Let’s get one thing straight: my mom isn’t a bad person. She’s just not exactly the poster child for motherhood. No Carol Brady or June Cleaver here! Growing up, she seemed a bit lost and overwhelmed, and honestly, she might still be. She dabbled in various hobbies, from people to macramé to, um, other distractions. Charming one moment and absent the next, I don’t think she really grasped the weight of the role she was supposed to play in my life. It felt like she was merely trying to stay afloat.
Now, on the bright side, she was a fantastic seamstress! She crafted dollhouse furniture with ruffled skirts that I cherished long after the store-bought toys fell apart. I wore dresses she made from patterns carefully pinned to fabric we picked out together. She introduced me to the art of embroidery, crochet, and knitting—skills that would have made me an excellent lady’s maid in a Jane Austen novel.
While those skills were charming, they didn’t exactly prepare me for life as a girl growing up in the late 20th century. You could say she had her priorities a bit skewed. Sure, I learned how to hem a dress, but she often overlooked whether my hair was washed or my clothes were clean. The crucial lessons about shaving legs, dating, or makeup never made it onto her to-do list. It seemed like she was sometimes surprised that she had to manage me, and I quickly understood that I was expected to take care of myself. So, I did.
I strolled to school solo at the age of five. Because my mom didn’t consciously guide me through life, she created a bit of a gap—one that pushed me to seek out my own forms of support. Instead of knitting scarves and hats, I wove together a security blanket of sorts, gathering women who could fill in the blanks of what my mother didn’t provide.
I found these incredible women among friends, teachers, and relatives. They came from all walks of life: extroverts, artists, homemakers, career women, and even widows.

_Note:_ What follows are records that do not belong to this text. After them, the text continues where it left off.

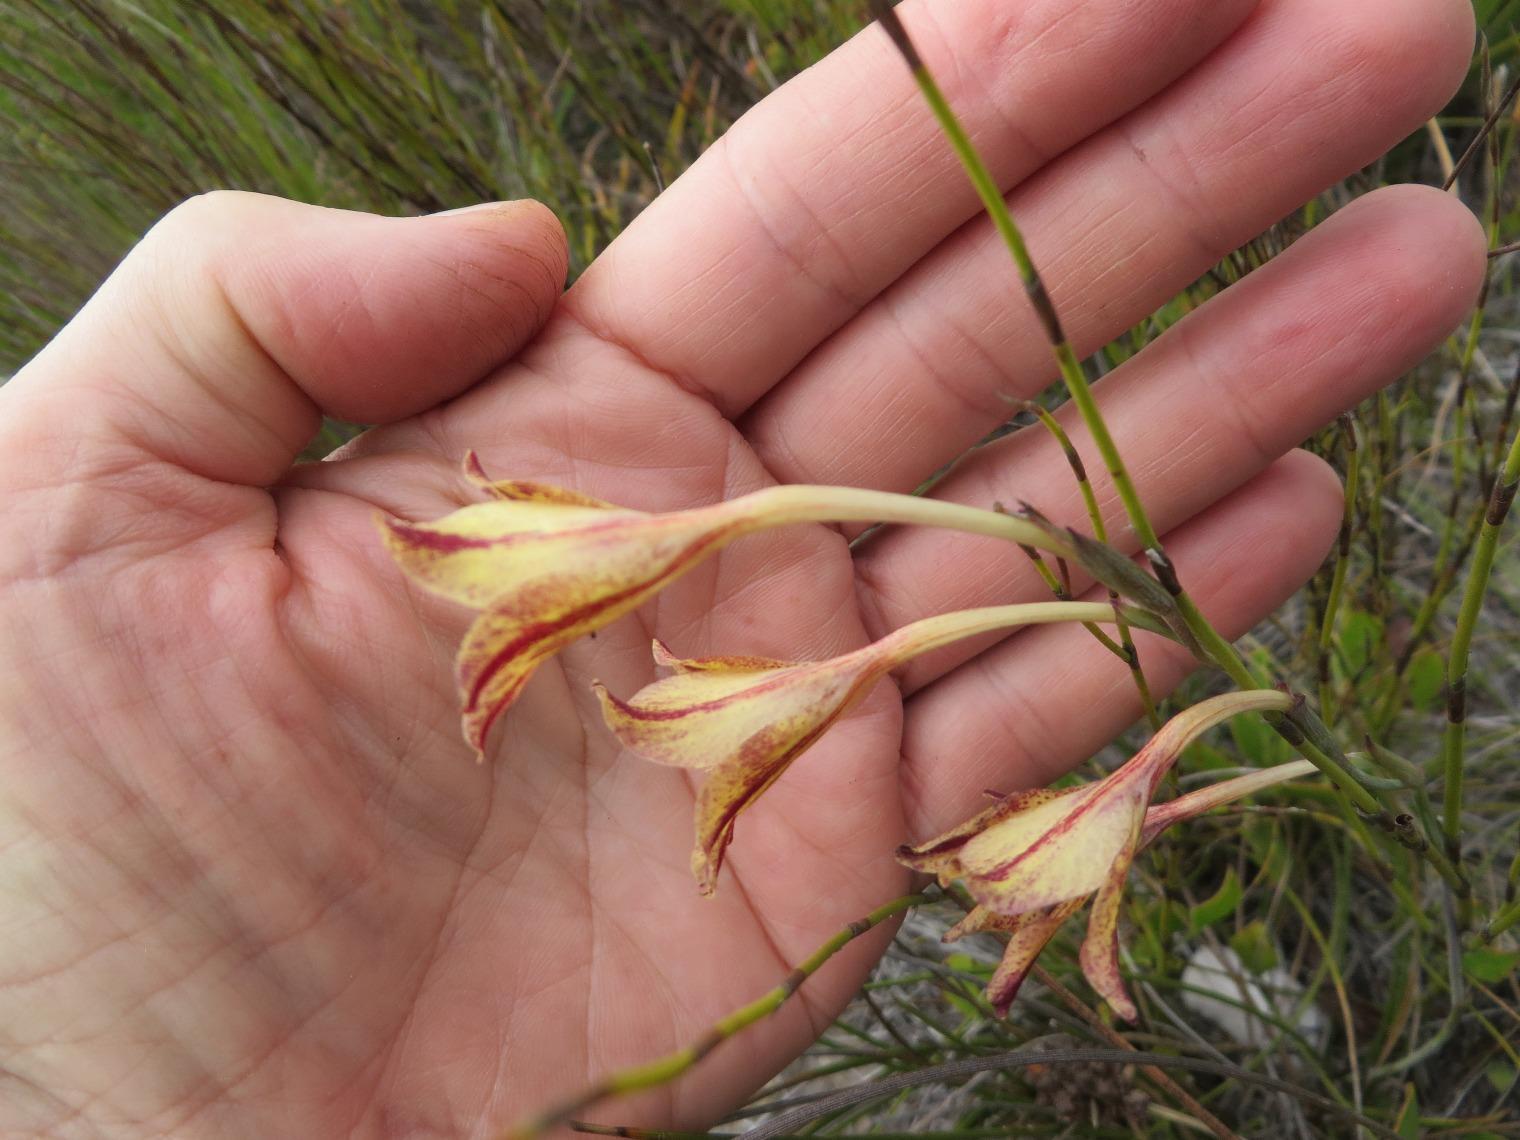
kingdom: Plantae
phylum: Tracheophyta
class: Liliopsida
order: Asparagales
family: Iridaceae
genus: Gladiolus
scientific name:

- Lila fed me and suggested I try yoga to ease my stress. She helped me understand that family is what you choose, not just who you’re born to.
- Margo hired me to babysit her kids, slipping me cash for things I couldn’t afford.
- Tina made sure I had the right outfits for special occasions and shared her famous recipes for apple cake and banana bread.
- Clara took me on summer adventures and insisted I never put a partner before my own dreams, though she passed away hoping I would find love.
- Fiona let me hang out after school, helping her grade papers while reminding me that I was smart.
I knitted these relationships together with fierce determination, studying their wisdom and kindness while hoping they could unlock the secrets of motherhood. They did, in miraculous ways.
From each of these women, I gathered valuable lessons. I pieced together the mother I needed, realizing that we all face our unique challenges and that no mother is perfect. Instead of seeking the unattainable ideal, we learn to embrace the flaws and strengths that come with being human. For those with less than “perfect” mothers, it’s about finding your own way—something I think my mom inadvertently taught me.
So, if you’re feeling a bit lost, remember that it’s okay to seek out the support you need. Whether through friends or resources like this excellent guide on pregnancy and home insemination, you’re not alone.